Kathlyn M. (Kara) Cooney is an American Egyptologist and archaeologist. She is a professor of Egyptian Art and Architecture at the University of California, Los Angeles (UCLA) specializing in craft production, coffin studies, and economies in the ancient world, particularly the Ramesside era (Nineteenth through Twentieth Dynasties) and chair of the Department of Near Eastern Language and Cultures at UCLA.
As well as for her scholarly work, she is known for hosting television shows on ancient Egypt on the Discovery Channel as well as for writing a popular-press book on the subject.

==Education and career==
Raised in Houston, she obtained her Bachelor of Arts in German and Humanities from the University of Texas at Austin in 1994. She was awarded a PhD in 2002 by Johns Hopkins University for Near Eastern Studies. She was part of an archaeological team excavating at the artisans' village of Deir el Medina in Egypt, as well as Dahshur and various tombs at Thebes. In 2002 she was Kress Fellow at the National Gallery of Art and worked on the preparation of the Cairo Museum exhibition Quest for Immortality: Treasures of Ancient Egypt. After a temporary one-year position at UCLA, she took a three-year postdoctoral teaching position at Stanford University, during which, In 2005, she acted as fellow curator for Tutankhamun and the Golden Age of the Pharaohs at the Los Angeles County Museum of Art. She also worked for two years at the Getty Center before landing a tenure-track position at UCLA in 2009. Cooney's current research in coffin reuse, primarily focusing on the 20th Dynasty, is ongoing.
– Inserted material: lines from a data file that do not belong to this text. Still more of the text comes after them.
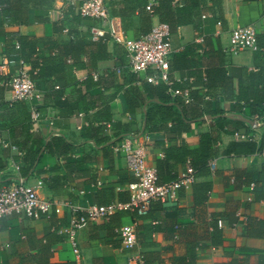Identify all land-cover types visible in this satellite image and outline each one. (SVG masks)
<instances>
[{
	"label": "crops",
	"instance_id": "crops-1",
	"mask_svg": "<svg viewBox=\"0 0 264 264\" xmlns=\"http://www.w3.org/2000/svg\"><path fill=\"white\" fill-rule=\"evenodd\" d=\"M14 3L20 14H0V64L7 63L0 76V130L7 142L0 143V186L38 152L24 182L40 198L82 208L126 202L135 178L113 150L114 140L148 136L147 163L165 183L197 159L208 135L215 139L210 149L217 174L199 179L210 186L207 199L198 204L184 189L176 202L153 203L143 216L117 212L89 221L76 235L81 264H128L132 251L143 264H264V0H200L192 22L171 34L175 53L163 93L145 79L152 70L116 73L127 58L111 30L132 38L159 22L147 19L144 0H105L110 25L78 15L79 0ZM247 25L257 32L256 49L233 54L230 32ZM92 28L99 29L97 38ZM10 34L32 38V58L42 62L36 104H8L5 80L33 68L9 49ZM174 90H187L188 99ZM253 96L259 106L252 110ZM29 104L38 113L35 123ZM235 133L251 136L241 140ZM240 143L236 154L226 153ZM68 221L65 208L38 219L1 218L0 264H74L63 233ZM123 226L135 230L132 251L117 234Z\"/></svg>",
	"mask_w": 264,
	"mask_h": 264
},
{
	"label": "built area",
	"instance_id": "built-area-1",
	"mask_svg": "<svg viewBox=\"0 0 264 264\" xmlns=\"http://www.w3.org/2000/svg\"><path fill=\"white\" fill-rule=\"evenodd\" d=\"M157 0H146L145 10L152 14L153 6ZM77 13L81 17L94 18L103 25H110L112 16L105 0H79ZM202 18H205L203 15ZM63 32H67L66 29ZM93 38L100 35L98 28L91 29ZM112 39L122 45L125 50L127 64L122 69H116V73L129 72L134 74L145 73L152 70L153 74L146 76L148 83L167 82L170 60L175 53L171 43V34L167 25L160 22L152 25L150 31L138 37L128 38L123 34H116L111 30ZM257 32L253 25L238 27L230 32L229 51L237 54L242 51L256 49ZM202 43L203 38H197ZM15 47L19 44L14 43ZM9 63V61H8ZM6 62L0 64V76L6 66ZM9 90V102L18 100L36 102L41 93L37 90L35 82L29 72L19 69L11 74L4 82ZM173 94L182 95L188 99V91L175 90ZM38 113L35 108L31 110L32 123L37 122ZM251 135L235 133L234 137L241 140L250 139ZM0 143L6 147L7 142L2 137L0 130ZM148 136L140 140L139 136L125 137L122 141L113 144V150L123 154L127 168L135 180L127 186L129 199L126 202H113L102 206L78 207L67 201L57 199H42L38 196L36 188L29 186L24 179L17 176L0 186V219L5 216L19 215L27 218L38 219L42 215L51 212L61 214L63 209L69 212V221L63 228V233L71 245L74 255V264H81V252L77 243V232L89 221L108 219L117 212H133L137 216H143L153 203L162 204L176 202L181 190L189 189L193 182V169L187 164L183 173L175 180L167 183H157L156 170L147 163ZM264 157V138L262 150L259 153ZM215 160L209 162L212 172L215 171ZM42 183L38 182V186ZM122 247L126 251H132L136 245L135 230L132 226H123L117 230ZM128 264H143V260L131 252Z\"/></svg>",
	"mask_w": 264,
	"mask_h": 264
},
{
	"label": "trees",
	"instance_id": "trees-1",
	"mask_svg": "<svg viewBox=\"0 0 264 264\" xmlns=\"http://www.w3.org/2000/svg\"><path fill=\"white\" fill-rule=\"evenodd\" d=\"M144 1H145V3L143 4V6H144L143 9H144L145 14L147 15V19H151V18L157 16L159 18L160 23L168 26L170 34L174 33L178 26L191 23L193 20L194 11H195V9L198 8V6L200 4V0H157V4L155 6H153V8H152V10H153L152 14H149L145 10L146 0H144ZM11 11H13L15 14H20V11H21L19 9L18 5H15L14 0H4L3 2L2 1L0 2V14L1 15H3L4 13L9 14ZM18 17H19V15H18ZM18 17H17V15L13 16L12 19L9 17V19H11L13 25L18 24V22H19L17 20ZM151 27H152V25L149 26V28L146 29L145 32L137 35L136 37L148 33L150 31ZM15 41L18 42V44H19L18 47L14 46L13 43ZM8 42H9L8 43L9 49L17 51V52H14L15 55H17L18 57L20 56V58L24 62L26 60L31 61L33 68H34V70L32 68V71L36 70V72L35 73L32 71L31 72L28 71V72H29L32 80L35 82V79L38 77L39 72L41 71L42 62H40L38 58H35V59L32 58V52L34 51L32 49L33 44H34L33 39L27 38V37H16L15 34H10V35H8ZM25 43L30 45L29 47H31V48L28 47L26 49ZM23 44H24V48L22 49L21 46ZM169 66H170V64H169ZM204 79L206 81L208 80L207 77L205 78V76H204ZM161 83L162 82H158V85L156 88L159 93H163V91L166 89V87L163 86V84H161ZM17 102H28V101L18 100V101H15L13 103L9 102L8 104L10 107H13V105ZM258 102L259 101H257L255 99V96H253L252 100H251V104H250V107L252 110L255 107V105L259 106L257 104ZM29 108H30V113H31V110L35 107L32 105L30 106V104H29ZM256 111H258V110H256ZM234 123L240 124L239 122H234ZM133 135H136V134H133ZM129 136H132V135H128L125 137H129ZM202 139H204V140L202 143V148H201L200 152L198 153L197 159L194 161H190V162L188 161L186 163V165L189 164L192 167L193 172H194L193 173V177H194L193 182L191 183L189 189L194 194L195 201L198 204H200L201 202H204L207 199L208 193L211 191L209 184L207 182H203L201 180L199 181V179L207 177V176L212 175L214 173L217 174L216 170L214 172H212L210 169V166H209V162L211 160H213V158L215 156V154L210 149V144L214 143L215 139L212 138L211 136H208V135H202ZM115 143H118V141L116 142V140H114L112 142V144H115ZM237 145L242 146L243 144L242 143L232 144L226 153L228 155L230 153L236 154V152H237L236 146ZM261 150H262V148L259 149V153L261 152ZM37 153L38 152H35L34 154H32V157H33L32 162H33V159L38 156ZM24 161H25V167L19 168V177H21L22 179L27 178V175H28V173H29V171L33 165L32 162H29L27 158H24ZM262 171L264 173V164H263ZM156 173H157V170H156ZM197 180H198V182H197ZM157 183L163 184V183L158 182V174H157ZM165 183H167V182H165ZM158 203H160V202H158ZM262 223L264 224V222H262Z\"/></svg>",
	"mask_w": 264,
	"mask_h": 264
}]
</instances>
Her research investigates the socioeconomic and political turmoil that have plagued the period, ultimately affecting funerary and burial practices in ancient Egypt.
She currently resides in Los Angeles.

==Television==
She hosted two Discovery Channel documentary series: Out of Egypt, first aired in August 2009, and Egypt's Lost Queen, which also featured Zahi Hawass.

== Books ==
- Cooney, Kathlyn M. (2007). "The Cost of Death: The Social and Economic Value of Ancient Egyptian Funerary Art in the Ramesside Period"
- Cooney, Kara (2015). "The Woman Who Would be King"
- Cooney, Kara (2018). "When Women Ruled the World: Six Queens of Egypt"
- Cooney, Kara (2021). "The Good Kings: Absolute Power in Ancient Egypt and the Modern World"
- Cooney, Kara (2024). "Recycling for Death: Coffin Reuse in Ancient Egypt and the Theban Royal Caches"

== Personal ==
Cooney's paternal grandparents were from County Cork in Ireland. She is named after her Irish-Protestant grandmother Kathlyn Mary, who was disowned by her family for marrying Cooney’s Irish-Catholic grandfather James.
Her mother is Italian, her grandmother was from the Abruzzi region, and her grandfather from Naples. She uses the name Kathlyn for her scholarly work, and her nickname Kara for professional but non-academic work.